Stranger Danger
Damascus can be a strange place. This dead chicken sat atop a dilapidated old Peugeot was a portent to events of the evening to come.
At the end of a rather amusing soirée with some friends in their beautiful, traditional Arabic house, it was time to catch a servees back to Jaramana. I stood at an intersection, rapidly trying to read the Arabic of the passing micro-buses’ destinations before they passed, failing to find one marked “Jaramana”. Even at 2am, I rarely wait longer than a few minutes.
A long, cold twenty minutes later, I was feeling a little dispirited, and then a van reversed back up to me, offering a lift. The “Don’t get into strangers’ vehicles” message that was drummed-in twenty years ago was far from my mind. Here I was, in Syria, climbing into the cab of a strange, unknown man, on the hope of my limited Arabic having understood him to be going back to Jaramana, not thinking twice about it.
This man was indeed strange, and the conversation began with him asking me if I liked Syrian girls.

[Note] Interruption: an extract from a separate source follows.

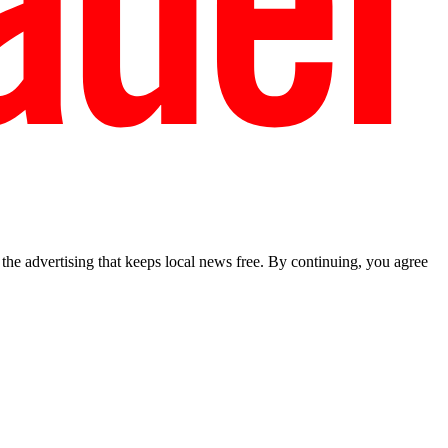
he advertising that keeps local news free. By continuing, you agree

Not the ideal starter for ten, as I wondered if an answer in affirmative might be interpreted as the sign of a womanising Westerner… Things rapidly got worse, with questions about my promiscuity in his country (zero), my experience with prostitutes (zero), and my desire to experience both together, tonight (zero).
I didn’t have the vocabulary to understand his question regarding the size of what was between my legs, and as he gesticulated and eventually reached across to my lap, I feared the price of this ride home might be somewhat more physical than monetary.
When asked what I thought of sleeping with men, he laudably told me that it was great; this in a country where the public position is that homosexuality “doesn’t exist”, and is indeed prohibited, and where prosecution can lead to imprisonment.
As we approached my district, he became more insistent that we get “ithnayn binat” (two girls), an experience I was adamant I was not going to engage in. I managed to descend with my Syrian virginity still intact, and as I walked home reflected on how stupid I had been, but at the same time, chuckling to myself about the ridicule of the situation.